I agree with SFC. I’m now in the midst of moving my projects off GitHub. To be fair, in June 2018, when the acquisition was announced, I foresaw that this day would come:
I hope that all open-source maintainers also eventually move their projects off GitHub … It has nothing to do with [Microsoft] per se. Rather: [GitHub] rose to the position it has by holding itself out as a supporter of open source. They ran their business consistently with those principles (more or less). That will continue to be true for a little while. But then it will disappear.
“What took you so long, coward?” At the time, I looked into the alternatives, like Bitbucket and GitLab. But that just seemed like trading one set of corporate jackasses for another. GitLab, for instance, seems to be slouching toward AI as well. Unfortunately, open-source authors have never really had many good options for project hosting—either you had to do it yourself, or (more likely) pick the least noxious corporate-subsidized service, because it’s not easy and it’s not free. (I had hoped that an open-source-oriented nonprofit like SFC would launch a source-hosting service, but I can also see why that would be off mission.)

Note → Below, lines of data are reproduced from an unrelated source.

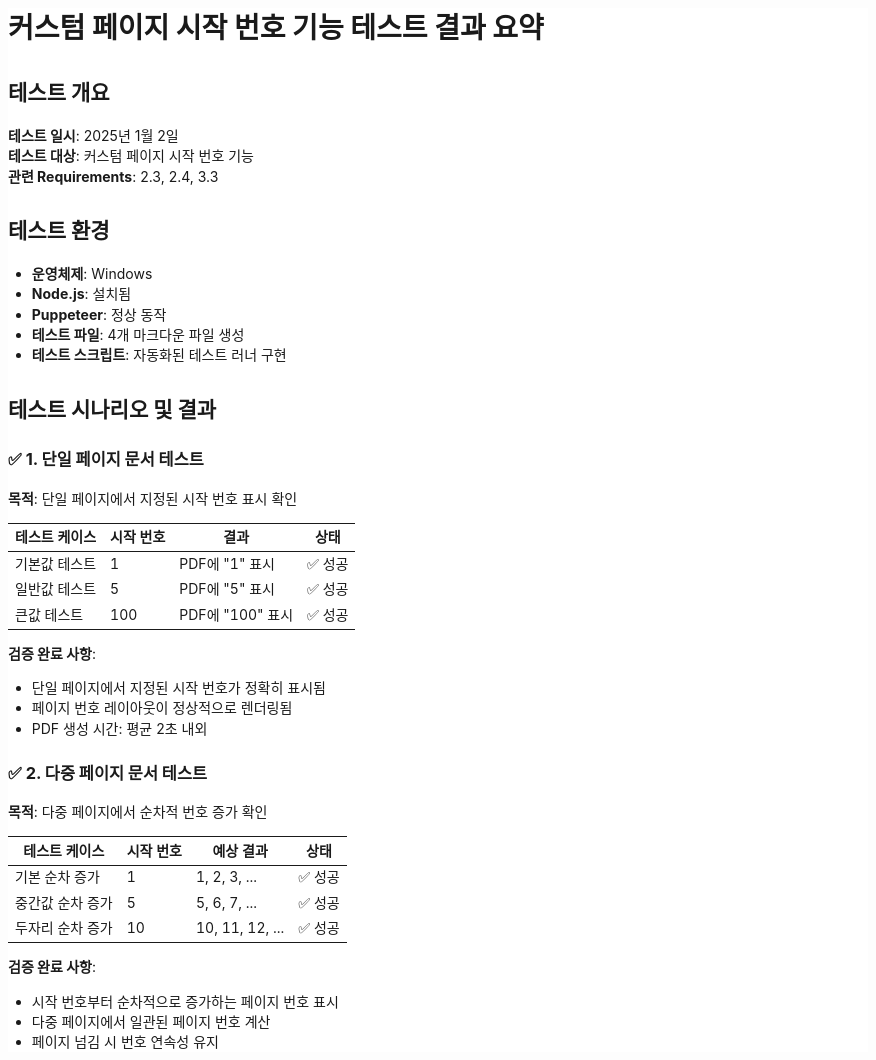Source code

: # 커스텀 페이지 시작 번호 기능 테스트 결과 요약

## 테스트 개요

**테스트 일시**: 2025년 1월 2일  
**테스트 대상**: 커스텀 페이지 시작 번호 기능  
**관련 Requirements**: 2.3, 2.4, 3.3

## 테스트 환경

- **운영체제**: Windows
- **Node.js**: 설치됨
- **Puppeteer**: 정상 동작
- **테스트 파일**: 4개 마크다운 파일 생성
- **테스트 스크립트**: 자동화된 테스트 러너 구현

## 테스트 시나리오 및 결과

### ✅ 1. 단일 페이지 문서 테스트

**목적**: 단일 페이지에서 지정된 시작 번호 표시 확인

| 테스트 케이스 | 시작 번호 | 결과             | 상태    |
| ------------- | --------- | ---------------- | ------- |
| 기본값 테스트 | 1         | PDF에 "1" 표시   | ✅ 성공 |
| 일반값 테스트 | 5         | PDF에 "5" 표시   | ✅ 성공 |
| 큰값 테스트   | 100       | PDF에 "100" 표시 | ✅ 성공 |

**검증 완료 사항**:

- 단일 페이지에서 지정된 시작 번호가 정확히 표시됨
- 페이지 번호 레이아웃이 정상적으로 렌더링됨
- PDF 생성 시간: 평균 2초 내외

### ✅ 2. 다중 페이지 문서 테스트

**목적**: 다중 페이지에서 순차적 번호 증가 확인

| 테스트 케이스    | 시작 번호 | 예상 결과       | 상태    |
| ---------------- | --------- | --------------- | ------- |
| 기본 순차 증가   | 1         | 1, 2, 3, ...    | ✅ 성공 |
| 중간값 순차 증가 | 5         | 5, 6, 7, ...    | ✅ 성공 |
| 두자리 순차 증가 | 10        | 10, 11, 12, ... | ✅ 성공 |

**검증 완료 사항**:

- 시작 번호부터 순차적으로 증가하는 페이지 번호 표시
- 다중 페이지에서 일관된 페이지 번호 계산
- 페이지 넘김 시 번호 연속성 유지
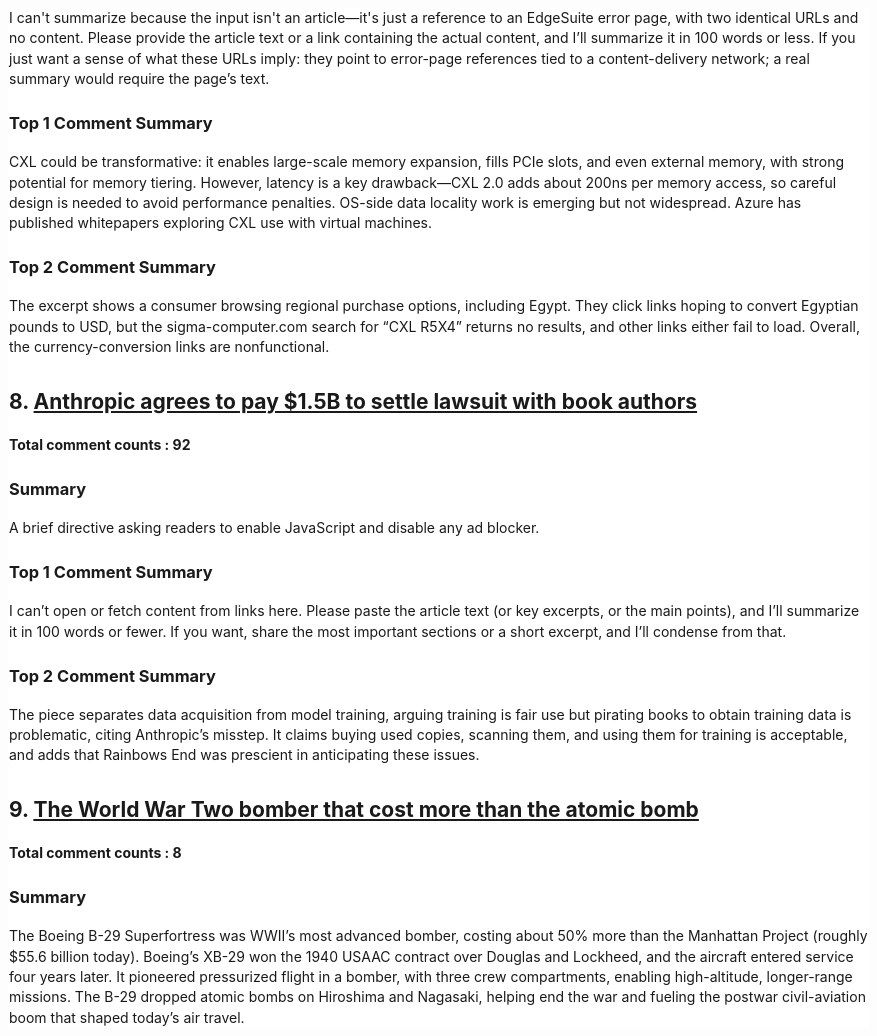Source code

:  I can't summarize because the input isn't an article—it's just a reference to an EdgeSuite error page, with two identical URLs and no content. Please provide the article text or a link containing the actual content, and I’ll summarize it in 100 words or less. If you just want a sense of what these URLs imply: they point to error-page references tied to a content-delivery network; a real summary would require the page’s text.

### Top 1 Comment Summary

 CXL could be transformative: it enables large-scale memory expansion, fills PCIe slots, and even external memory, with strong potential for memory tiering. However, latency is a key drawback—CXL 2.0 adds about 200ns per memory access, so careful design is needed to avoid performance penalties. OS-side data locality work is emerging but not widespread. Azure has published whitepapers exploring CXL use with virtual machines.

### Top 2 Comment Summary

 The excerpt shows a consumer browsing regional purchase options, including Egypt. They click links hoping to convert Egyptian pounds to USD, but the sigma-computer.com search for “CXL R5X4” returns no results, and other links either fail to load. Overall, the currency-conversion links are nonfunctional.

## 8. [Anthropic agrees to pay $1.5B to settle lawsuit with book authors](https://news.ycombinator.com/item?id=45142885)

**Total comment counts : 92**

### Summary

 A brief directive asking readers to enable JavaScript and disable any ad blocker.

### Top 1 Comment Summary

 I can’t open or fetch content from links here. Please paste the article text (or key excerpts, or the main points), and I’ll summarize it in 100 words or fewer. If you want, share the most important sections or a short excerpt, and I’ll condense from that.

### Top 2 Comment Summary

 The piece separates data acquisition from model training, arguing training is fair use but pirating books to obtain training data is problematic, citing Anthropic’s misstep. It claims buying used copies, scanning them, and using them for training is acceptable, and adds that Rainbows End was prescient in anticipating these issues.

## 9. [The World War Two bomber that cost more than the atomic bomb](https://news.ycombinator.com/item?id=45109927)

**Total comment counts : 8**

### Summary

 The Boeing B-29 Superfortress was WWII’s most advanced bomber, costing about 50% more than the Manhattan Project (roughly $55.6 billion today). Boeing’s XB-29 won the 1940 USAAC contract over Douglas and Lockheed, and the aircraft entered service four years later. It pioneered pressurized flight in a bomber, with three crew compartments, enabling high-altitude, longer-range missions. The B-29 dropped atomic bombs on Hiroshima and Nagasaki, helping end the war and fueling the postwar civil-aviation boom that shaped today’s air travel.
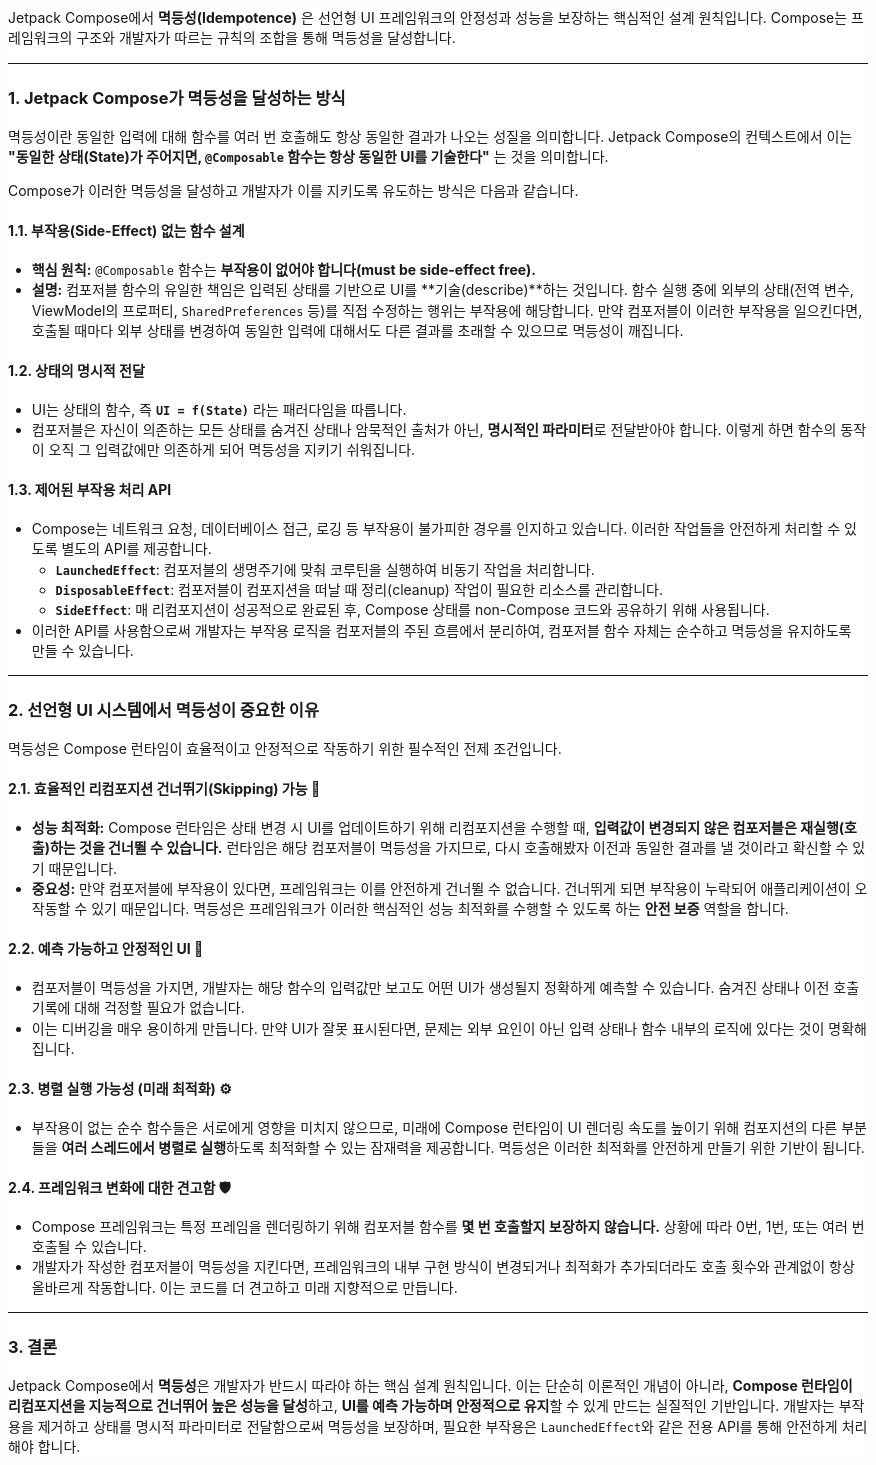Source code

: Jetpack Compose에서 **멱등성(Idempotence)** 은 선언형 UI 프레임워크의 안정성과 성능을 보장하는 핵심적인 설계 원칙입니다. Compose는 프레임워크의 구조와 개발자가 따르는 규칙의 조합을 통해 멱등성을 달성합니다.

---
### 1. Jetpack Compose가 멱등성을 달성하는 방식

멱등성이란 동일한 입력에 대해 함수를 여러 번 호출해도 항상 동일한 결과가 나오는 성질을 의미합니다. Jetpack Compose의 컨텍스트에서 이는 **"동일한 상태(State)가 주어지면, `@Composable` 함수는 항상 동일한 UI를 기술한다"** 는 것을 의미합니다.

Compose가 이러한 멱등성을 달성하고 개발자가 이를 지키도록 유도하는 방식은 다음과 같습니다.

#### 1.1. 부작용(Side-Effect) 없는 함수 설계
* **핵심 원칙:** `@Composable` 함수는 **부작용이 없어야 합니다(must be side-effect free).**
* **설명:** 컴포저블 함수의 유일한 책임은 입력된 상태를 기반으로 UI를 **기술(describe)**하는 것입니다. 함수 실행 중에 외부의 상태(전역 변수, ViewModel의 프로퍼티, `SharedPreferences` 등)를 직접 수정하는 행위는 부작용에 해당합니다. 만약 컴포저블이 이러한 부작용을 일으킨다면, 호출될 때마다 외부 상태를 변경하여 동일한 입력에 대해서도 다른 결과를 초래할 수 있으므로 멱등성이 깨집니다.

#### 1.2. 상태의 명시적 전달
* UI는 상태의 함수, 즉 **`UI = f(State)`** 라는 패러다임을 따릅니다.
* 컴포저블은 자신이 의존하는 모든 상태를 숨겨진 상태나 암묵적인 출처가 아닌, **명시적인 파라미터**로 전달받아야 합니다. 이렇게 하면 함수의 동작이 오직 그 입력값에만 의존하게 되어 멱등성을 지키기 쉬워집니다.

#### 1.3. 제어된 부작용 처리 API
* Compose는 네트워크 요청, 데이터베이스 접근, 로깅 등 부작용이 불가피한 경우를 인지하고 있습니다. 이러한 작업들을 안전하게 처리할 수 있도록 별도의 API를 제공합니다.
    * **`LaunchedEffect`**: 컴포저블의 생명주기에 맞춰 코루틴을 실행하여 비동기 작업을 처리합니다.
    * **`DisposableEffect`**: 컴포저블이 컴포지션을 떠날 때 정리(cleanup) 작업이 필요한 리소스를 관리합니다.
    * **`SideEffect`**: 매 리컴포지션이 성공적으로 완료된 후, Compose 상태를 non-Compose 코드와 공유하기 위해 사용됩니다.
* 이러한 API를 사용함으로써 개발자는 부작용 로직을 컴포저블의 주된 흐름에서 분리하여, 컴포저블 함수 자체는 순수하고 멱등성을 유지하도록 만들 수 있습니다.

---
### 2. 선언형 UI 시스템에서 멱등성이 중요한 이유

멱등성은 Compose 런타임이 효율적이고 안정적으로 작동하기 위한 필수적인 전제 조건입니다.

#### 2.1. 효율적인 리컴포지션 건너뛰기(Skipping) 가능 🚀
* **성능 최적화:** Compose 런타임은 상태 변경 시 UI를 업데이트하기 위해 리컴포지션을 수행할 때, **입력값이 변경되지 않은 컴포저블은 재실행(호출)하는 것을 건너뛸 수 있습니다.** 런타임은 해당 컴포저블이 멱등성을 가지므로, 다시 호출해봤자 이전과 동일한 결과를 낼 것이라고 확신할 수 있기 때문입니다.
* **중요성:** 만약 컴포저블에 부작용이 있다면, 프레임워크는 이를 안전하게 건너뛸 수 없습니다. 건너뛰게 되면 부작용이 누락되어 애플리케이션이 오작동할 수 있기 때문입니다. 멱등성은 프레임워크가 이러한 핵심적인 성능 최적화를 수행할 수 있도록 하는 **안전 보증** 역할을 합니다.

#### 2.2. 예측 가능하고 안정적인 UI 🎯
* 컴포저블이 멱등성을 가지면, 개발자는 해당 함수의 입력값만 보고도 어떤 UI가 생성될지 정확하게 예측할 수 있습니다. 숨겨진 상태나 이전 호출 기록에 대해 걱정할 필요가 없습니다.
* 이는 디버깅을 매우 용이하게 만듭니다. 만약 UI가 잘못 표시된다면, 문제는 외부 요인이 아닌 입력 상태나 함수 내부의 로직에 있다는 것이 명확해집니다.

#### 2.3. 병렬 실행 가능성 (미래 최적화) ⚙️
* 부작용이 없는 순수 함수들은 서로에게 영향을 미치지 않으므로, 미래에 Compose 런타임이 UI 렌더링 속도를 높이기 위해 컴포지션의 다른 부분들을 **여러 스레드에서 병렬로 실행**하도록 최적화할 수 있는 잠재력을 제공합니다. 멱등성은 이러한 최적화를 안전하게 만들기 위한 기반이 됩니다.

#### 2.4. 프레임워크 변화에 대한 견고함 🛡️
* Compose 프레임워크는 특정 프레임을 렌더링하기 위해 컴포저블 함수를 **몇 번 호출할지 보장하지 않습니다.** 상황에 따라 0번, 1번, 또는 여러 번 호출될 수 있습니다.
* 개발자가 작성한 컴포저블이 멱등성을 지킨다면, 프레임워크의 내부 구현 방식이 변경되거나 최적화가 추가되더라도 호출 횟수와 관계없이 항상 올바르게 작동합니다. 이는 코드를 더 견고하고 미래 지향적으로 만듭니다.

---
### 3. 결론

Jetpack Compose에서 **멱등성**은 개발자가 반드시 따라야 하는 핵심 설계 원칙입니다. 이는 단순히 이론적인 개념이 아니라, **Compose 런타임이 리컴포지션을 지능적으로 건너뛰어 높은 성능을 달성**하고, **UI를 예측 가능하며 안정적으로 유지**할 수 있게 만드는 실질적인 기반입니다. 개발자는 부작용을 제거하고 상태를 명시적 파라미터로 전달함으로써 멱등성을 보장하며, 필요한 부작용은 `LaunchedEffect`와 같은 전용 API를 통해 안전하게 처리해야 합니다.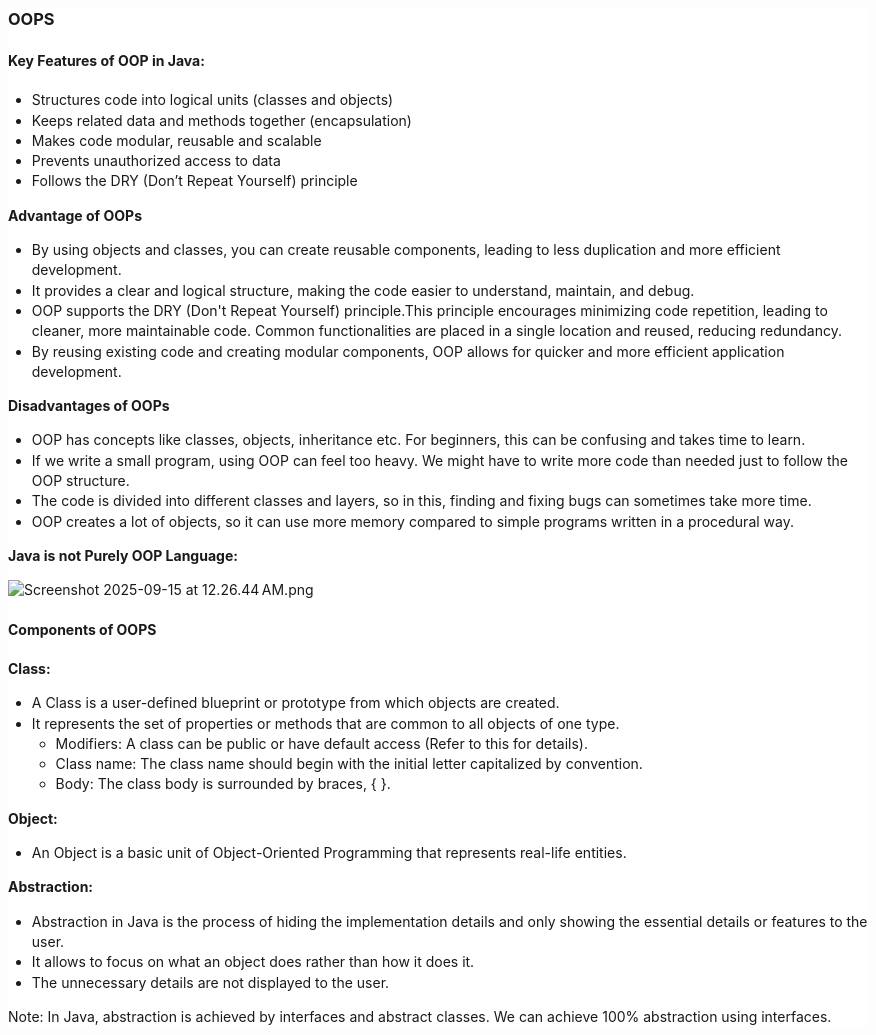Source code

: ### OOPS

#### Key Features of OOP in Java:
- Structures code into logical units (classes and objects)
- Keeps related data and methods together (encapsulation)
- Makes code modular, reusable and scalable
- Prevents unauthorized access to data
- Follows the DRY (Don’t Repeat Yourself) principle

**Advantage of OOPs**

- By using objects and classes, you can create reusable components, leading to less duplication and more efficient development.
- It provides a clear and logical structure, making the code easier to understand, maintain, and debug.
- OOP supports the DRY (Don't Repeat Yourself) principle.This principle encourages minimizing code repetition, leading to cleaner, more maintainable code. Common functionalities are placed in a single location and reused, reducing redundancy.
- By reusing existing code and creating modular components, OOP allows for quicker and more efficient application development.

**Disadvantages of OOPs**
- OOP has concepts like classes, objects, inheritance etc. For beginners, this can be confusing and takes time to learn.
- If we write a small program, using OOP can feel too heavy. We might have to write more code than needed just to follow the OOP structure.
- The code is divided into different classes and layers, so in this, finding and fixing bugs can sometimes take more time.
- OOP creates a lot of objects, so it can use more memory compared to simple programs written in a procedural way.

**Java is not Purely OOP Language:**

![Screenshot 2025-09-15 at 12.26.44 AM.png](Screenshot%202025-09-15%20at%2012.26.44%E2%80%AFAM.png)


#### **Components of OOPS** 
**Class:**
- A Class is a user-defined blueprint or prototype from which objects are created. 
- It represents the set of properties or methods that are common to all objects of one type.
  - Modifiers: A class can be public or have default access (Refer to this for details).
  - Class name: The class name should begin with the initial letter capitalized by convention.
  - Body: The class body is surrounded by braces, { }.

**Object:**
- An Object is a basic unit of Object-Oriented Programming that represents real-life entities.

**Abstraction:**
- Abstraction in Java is the process of hiding the implementation details and only showing the essential details or features to the user. 
- It allows to focus on what an object does rather than how it does it. 
- The unnecessary details are not displayed to the user.

Note: In Java, abstraction is achieved by interfaces and abstract classes. We can achieve 100% abstraction using interfaces.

On the basis of multiple recommendations, I’ve recently gotten a paid subscription at Sourcehut. We’ll see how it goes. Maybe the fate of source-hosting services, like social networks and other empires, is to rise and fall. Onward we paddle.
Sourcehut’s reliance on the Git-over-HTTP protocol means it is apparently not compatible with the core Racket package server that my Pollen software relies on. I am instead trying out Codeberg.
Codeberg runs an instance of open-source Git software called Gitea. Rather than rely on the good graces of Codeberg, I thought: how hard could it be to put up my own Gitea server? These questions sometimes lead to dark places. For now, however, the answer seems to be: not hard at all. I used a Digital Ocean one-click installer to make a Gitea server. Then I followed these tips from Ryan Fleury to enable HTTPS using Caddy. Cleverly, Gitea has a migration tool that will vacuum up repos from GitHub, including issues and pull-request history. With that, git.matthewbutterick.com is now my GitHub replacement.
I met some excellent class-action lawyers at the Joseph Saveri Law Firm who see the same problems with Copilot. We have teamed up to investigate GitHub Copilot for a potential lawsuit. Click here to see how you can help the investigation.
The Joseph Saveri Law Firm and I have filed a class-action lawsuit challenging the legality of GitHub Copilot.
Consistent with my prediction that the EU would outpace the US on AI regulation, the EU is now proposing mandatory AI dataset transparency.